The Facebook Phenomenon
Image via Wikipedia
OK, I will admit it. I have been spending an increasing amount of time on Facebook over the the last month or so. I am even chatting live with Facebook friends at night on line. I haven’t done online chat since the days of the Imagination Network by Sierra back in 1992. I don’t think I have twittered more than 3 times during this time, preferring to post my updates on Facebook instead. I see my friend’s twitter updates on Facebook and that seems to be good enough for me. I look at pictures posted, comments, status updates, friends of friends, groups, even stupid applications involving sharing gifts and such (I did join a group that professes to hate those stupid application requests).
So what is driving this near obsession? Am I alone in this? Based upon what I am seeing, I am certainly not alone. In the last month or so my friend count has gone from about 75 to near 200. My friends fall into three categories:
- Family and current friends (people I am in touch with anyway)
- Business contacts (not too dissimilar from LinkedIn)
- Old friends and distant family I have not seen in years and years (this is the real driver for me)
There is just something very cool, and strangely appealing in a very weird way, about talking or finding out about someone you have not seen for 10, 15, or 20 years or more. I think this is the attraction that is driving this critical mass of Facebook adoption. The students who originally powered Facebook are still there. In fact my impression is that most of that generation have in excess of 400 friends. They are wired in and using Facebook a lot!
However, I have also found that students prefer My Space better (I’m not sure why though). For business contacts, sites like LinkedIn would be sufficient, and its popularity attests to that. As for real-time friends and family, you are in contact with them regularly anyway. So it is the long lost friends and family that are unique to Facebook. In many ways it fulfills the promise of a World Wide Web (of people that is). However, to be fair, Facebook also enhances the relationships and experiences of those in the other categories as well.
I find meeting old school and neighborhood friends really cool in a weird sort of way. Finding out what ever happened to so and so and actually interacting with them is just freaky, but in a good way. Let me give you a case in point. During Junior High School there was a boy in my class name Jordan Gruber. Jordan and I were never best friends, but we knew and liked each other. After junior high, Jordan’s family moved from the neighborhood and I never saw him—or probably even thought about him—again. Then, through the magic of Facebook, I saw Jordan’s name listed as a friend of another friend of mine from the same era. I sent him a friend request and presto, we are now Facebook friends.

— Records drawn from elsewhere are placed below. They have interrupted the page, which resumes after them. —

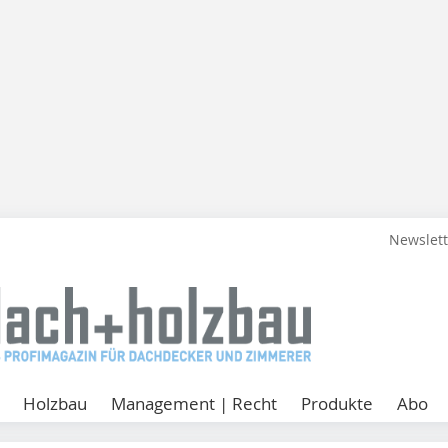
Newslet
Holzbau
Management | Recht
Produkte
Abo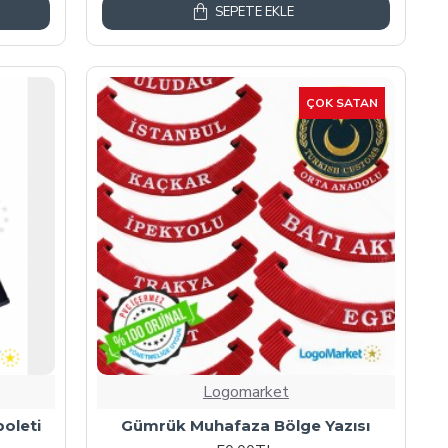
SEPETE EKLE
ÇOK SATAN
Logomarket
oleti
Gümrük Muhafaza Bölge Yazısı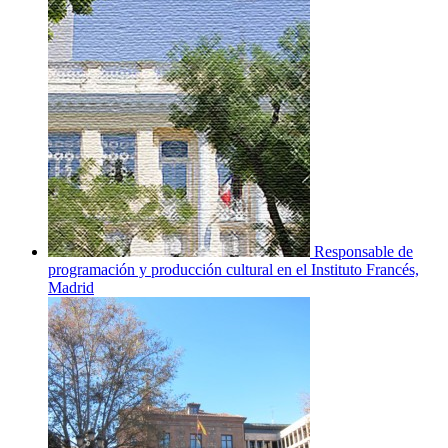
Responsable de
programación y producción cultural en el Instituto Francés,
Madrid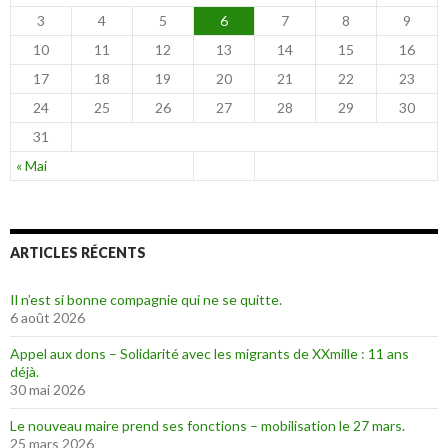
3
4
5
6
7
8
9
10
11
12
13
14
15
16
17
18
19
20
21
22
23
24
25
26
27
28
29
30
31
« Mai
ARTICLES RÉCENTS
Il n’est si bonne compagnie qui ne se quitte.
6 août 2026
Appel aux dons – Solidarité avec les migrants de XXmille : 11 ans
déjà.
30 mai 2026
Le nouveau maire prend ses fonctions – mobilisation le 27 mars.
25 mars 2026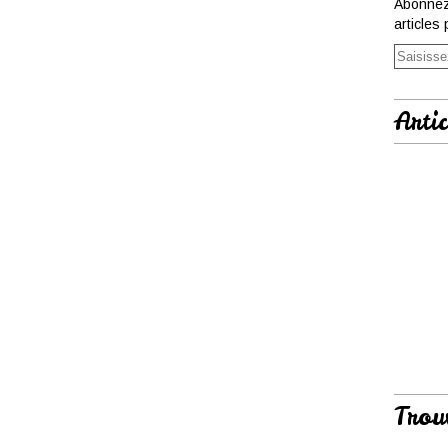
Abonnez
articles 
Artic
Trou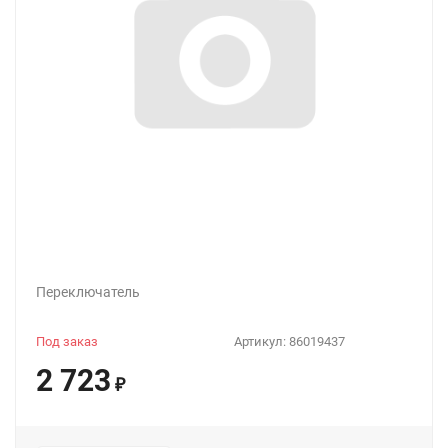
Переключатель
Под заказ
Артикул:
86019437
2 723
₽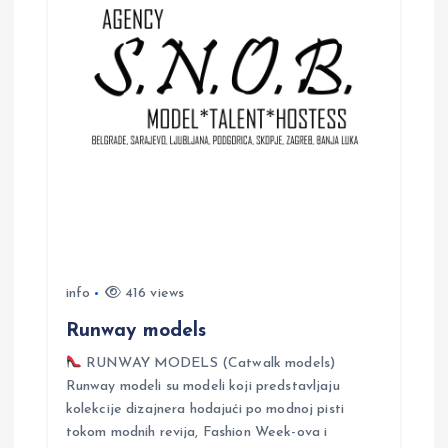
i
g
a
t
i
o
info
416 views
n
Runway models
RUNWAY MODELS (Catwalk models)
Runway modeli su modeli koji predstavljaju
kolekcije dizajnera hodajući po modnoj pisti
tokom modnih revija, Fashion Week-ova i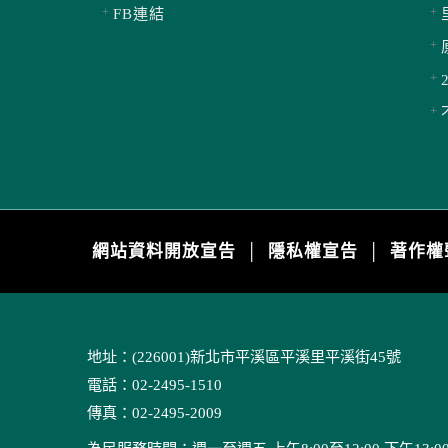
FB連結
網站資料開放宣告
隱私權宣告
著作權
│
│
地址：(226001)新北市平溪區平溪里平溪街45號
電話：02-2495-1510
傳真：02-2495-2009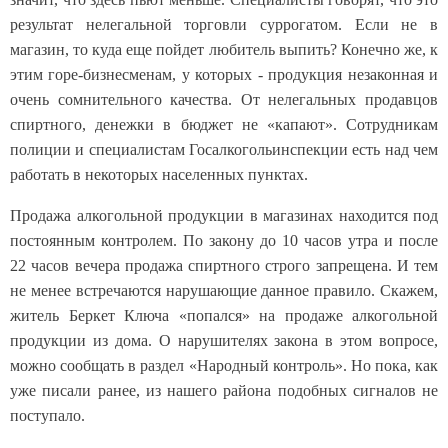
результат нелегальной торговли суррогатом. Если не в
магазин, то куда еще пойдет любитель выпить? Конечно же, к
этим горе-бизнесменам, у которых - продукция незаконная и
очень сомнительного качества. От нелегальных продавцов
спиртного, денежки в бюджет не «капают». Сотрудникам
полиции и специалистам Госалкогольинспекции есть над чем
работать в некоторых населенных пунктах.
Продажа алкогольной продукции в магазинах находится под
постоянным контролем. По закону до 10 часов утра и после
22 часов вечера продажа спиртного строго запрещена. И тем
не менее встречаются нарушающие данное правило. Скажем,
житель Беркет Ключа «попался» на продаже алкогольной
продукции из дома. О нарушителях закона в этом вопросе,
можно сообщать в раздел «Народный контроль». Но пока, как
уже писали ранее, из нашего района подобных сигналов не
поступало.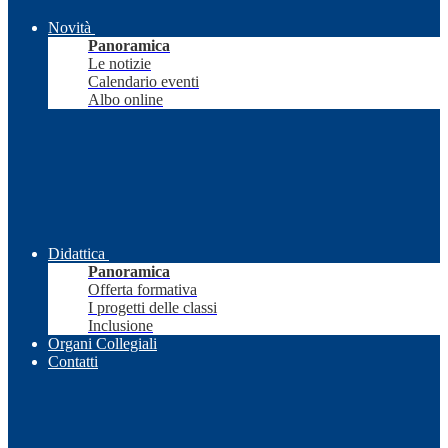
Novità
Panoramica
Le notizie
Calendario eventi
Albo online
Didattica
Panoramica
Offerta formativa
I progetti delle classi
Inclusione
Organi Collegiali
Contatti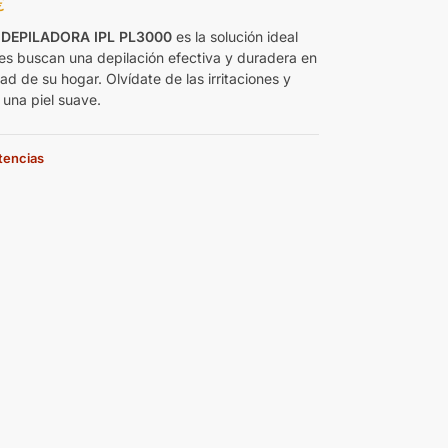
€
 DEPILADORA IPL PL3000
es la solución ideal
es buscan una depilación efectiva y duradera en
d de su hogar. Olvídate de las irritaciones y
 una piel suave.
stencias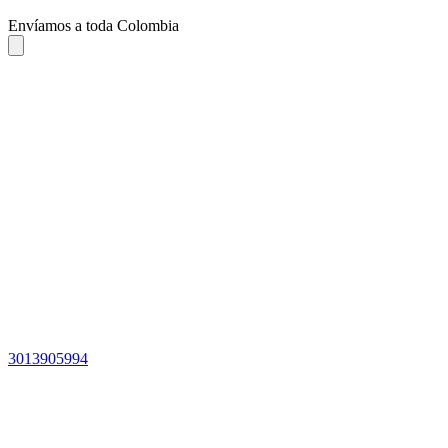
Envíamos a toda Colombia
3013905994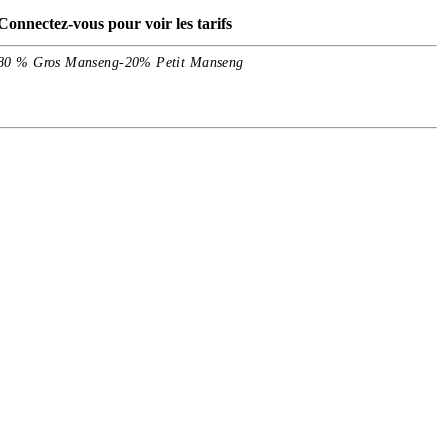
Connectez-vous pour voir les tarifs
80 % Gros Manseng-20% Petit Manseng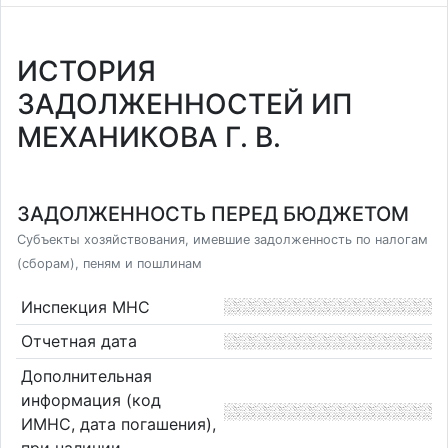
ИСТОРИЯ
ЗАДОЛЖЕННОСТЕЙ ИП
МЕХАНИКОВА Г. В.
ЗАДОЛЖЕННОСТЬ ПЕРЕД БЮДЖЕТОМ
Субъекты хозяйствования, имевшие задолженность по налогам
(сборам), пеням и пошлинам
Инспекция МНС
Отчетная дата
Дополнительная
информация (код
ИМНС, дата погашения),
при наличии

Turns out that after he moved, Jordan went on to get his undergrad and master’s degrees, and then a law degree. Now he lives with his wife and child out in the San Francisco Bay area. Take a look at http://www.JordanGruber.com, and you’ll see that by day, Jordan is the “Practical Wordsmith,” ghostwriting a wide variety of books in financial services, law, technology, and self-help psychology. By evening, Jordan is the CEO of Enlightenment.Com, a site dedicated to figuring out “what works” in the realm of spirituality and what he calls self-development, including his fascination with the mini-rebounder (mini-trampoline) as a form of highly effective and fun exercise.
In his spare time, Jordan, like me, is strangely attracted to the magnetic pull of contact with old classmates and friends on Facebook. We had a live telephone call about this and agree that there is just something about it that is very fulfilling. Jordan and I are going to get together for coffee next time I am out in the Valley, but we will keep in touch on Facebook in the meantime. He also turned me on to some other mutual friends already on Facebook too.
So I am off to hunt down more names and faces from my childhood. Who would you find if you could? How long will it be until first loves find each other and run away together? This phenomenon has reached enough of a critical mass where we are going to see some very amazing interactions that are going to make Facebook a central and key part of our social lives.
Or as my friend Jordan in his best Enlightenment.com manner says,
“I think there is the potential for a powerful "integral" spiritual practice involved in embracing people and relationships from your past, that it is right here on our doorsteps, and that it is an incredible mirror for self-growth. I know I have been positively affected, and, it's quite the ride.”